THINGS I WOULD NEVER CALL MY HUSBAND
  • The master of the house
  • Him indoors
  • He who must be obeyed
  • Our lad
  • Schnukums
  • My man
'Hello' says Phil, cheerily sauntering over.'Pleased to meet you' he says smiling.  I look at him and I am completely and utterly horrified.  I quickly look at the new neighbours and realised horrified doesn't even do justice to how they're feeling right now.

WHAT YOU NEED TO KNOW AT THIS POINT.
At this time every year Phil gets really dry lips.
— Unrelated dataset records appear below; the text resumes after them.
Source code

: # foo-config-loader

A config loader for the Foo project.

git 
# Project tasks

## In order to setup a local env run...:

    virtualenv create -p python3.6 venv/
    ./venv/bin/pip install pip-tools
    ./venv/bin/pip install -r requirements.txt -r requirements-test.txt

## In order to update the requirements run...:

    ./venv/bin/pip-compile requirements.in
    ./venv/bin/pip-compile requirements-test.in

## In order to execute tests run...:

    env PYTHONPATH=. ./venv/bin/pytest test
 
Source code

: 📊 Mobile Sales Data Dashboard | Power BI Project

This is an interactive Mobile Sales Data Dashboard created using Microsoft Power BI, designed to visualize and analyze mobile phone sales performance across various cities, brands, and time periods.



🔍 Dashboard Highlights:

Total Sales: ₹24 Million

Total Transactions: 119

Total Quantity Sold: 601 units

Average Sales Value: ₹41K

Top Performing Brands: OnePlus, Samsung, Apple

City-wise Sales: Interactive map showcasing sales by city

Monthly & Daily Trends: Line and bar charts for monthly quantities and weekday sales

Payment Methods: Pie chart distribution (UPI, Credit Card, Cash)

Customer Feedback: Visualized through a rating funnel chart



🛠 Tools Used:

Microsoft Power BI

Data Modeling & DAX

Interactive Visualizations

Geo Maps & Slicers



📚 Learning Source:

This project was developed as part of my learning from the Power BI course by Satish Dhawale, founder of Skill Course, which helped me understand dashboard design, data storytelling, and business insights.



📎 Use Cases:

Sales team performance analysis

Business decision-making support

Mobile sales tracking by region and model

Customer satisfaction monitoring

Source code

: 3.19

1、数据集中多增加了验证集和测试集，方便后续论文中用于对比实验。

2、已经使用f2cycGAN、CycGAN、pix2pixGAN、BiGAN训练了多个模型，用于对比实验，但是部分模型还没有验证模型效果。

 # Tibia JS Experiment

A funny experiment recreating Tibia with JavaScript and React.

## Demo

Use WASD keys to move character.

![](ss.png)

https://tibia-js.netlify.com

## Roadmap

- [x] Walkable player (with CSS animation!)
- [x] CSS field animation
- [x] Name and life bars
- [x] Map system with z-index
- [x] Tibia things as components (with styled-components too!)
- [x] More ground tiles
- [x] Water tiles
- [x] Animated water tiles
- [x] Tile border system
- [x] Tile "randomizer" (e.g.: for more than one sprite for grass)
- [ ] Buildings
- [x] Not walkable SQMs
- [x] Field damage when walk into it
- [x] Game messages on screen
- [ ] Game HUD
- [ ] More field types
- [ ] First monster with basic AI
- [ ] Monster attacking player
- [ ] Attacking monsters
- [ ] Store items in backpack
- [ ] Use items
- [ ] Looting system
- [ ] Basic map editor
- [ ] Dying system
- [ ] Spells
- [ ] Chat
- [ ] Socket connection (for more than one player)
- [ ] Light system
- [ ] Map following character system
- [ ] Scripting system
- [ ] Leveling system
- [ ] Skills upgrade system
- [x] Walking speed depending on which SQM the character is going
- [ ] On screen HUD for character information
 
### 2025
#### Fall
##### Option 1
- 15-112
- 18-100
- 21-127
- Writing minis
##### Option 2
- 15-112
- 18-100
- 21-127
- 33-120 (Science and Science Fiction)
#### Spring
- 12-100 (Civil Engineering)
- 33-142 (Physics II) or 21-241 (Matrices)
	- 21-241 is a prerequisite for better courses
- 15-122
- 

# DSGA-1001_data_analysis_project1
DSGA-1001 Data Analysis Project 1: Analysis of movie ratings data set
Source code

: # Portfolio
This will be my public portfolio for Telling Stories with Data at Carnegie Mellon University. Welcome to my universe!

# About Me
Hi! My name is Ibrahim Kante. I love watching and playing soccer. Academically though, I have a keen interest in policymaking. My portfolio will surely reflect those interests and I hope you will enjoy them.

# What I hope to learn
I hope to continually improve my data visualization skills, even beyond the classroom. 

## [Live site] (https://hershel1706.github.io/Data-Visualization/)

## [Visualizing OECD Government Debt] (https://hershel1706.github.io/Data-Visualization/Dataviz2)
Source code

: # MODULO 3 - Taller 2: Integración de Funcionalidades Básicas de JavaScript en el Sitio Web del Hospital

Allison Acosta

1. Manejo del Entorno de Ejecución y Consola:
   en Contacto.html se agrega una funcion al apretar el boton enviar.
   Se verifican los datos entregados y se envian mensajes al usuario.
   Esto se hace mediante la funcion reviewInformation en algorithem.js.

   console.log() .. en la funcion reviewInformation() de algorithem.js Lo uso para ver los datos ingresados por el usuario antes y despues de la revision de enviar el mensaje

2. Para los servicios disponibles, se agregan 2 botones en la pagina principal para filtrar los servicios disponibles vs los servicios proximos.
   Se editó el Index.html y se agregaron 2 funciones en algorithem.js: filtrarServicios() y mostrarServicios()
Sometimes they start to crack and sometimes he's picks the skin off them.  This makes them sore so I get him a lip salve every year to keep in his coat pocket. He has misplaced this years lip salve. Bear in mind the new neighbours don't know this!

So, where were we, oh yes, I'm looking at Phil in horror.  Evidently he has picked a bit of that dry skin, because there, smeared around his mouth, is blood, lots of blood, even worse, the blood has completely coated his teeth.  He is smiling at our new neighbours and he looks like Hannibal Lecter, in that charming scene where he bites the other chap's tongue out.

I really don't know what to do.  Marigold has moved behind Tom. The poor woman is genuinely frightened. I mutter to Phil, loudly actually, 'Phil, your mouth, there's blood' and instead of asking what I mean Phil does the worst thing possible.

HE LICKS HIS LIPS.

Oh my God! He might has well have opened a nice bottle of chianti there and then.  They think I am married to Hannibal Sodding Lecter.

Suddenly they remember somewhere they need to be urgently, but not before they tell us that the fence will be repaired within a day or two.

What's the betting it's 12 foot and electrified.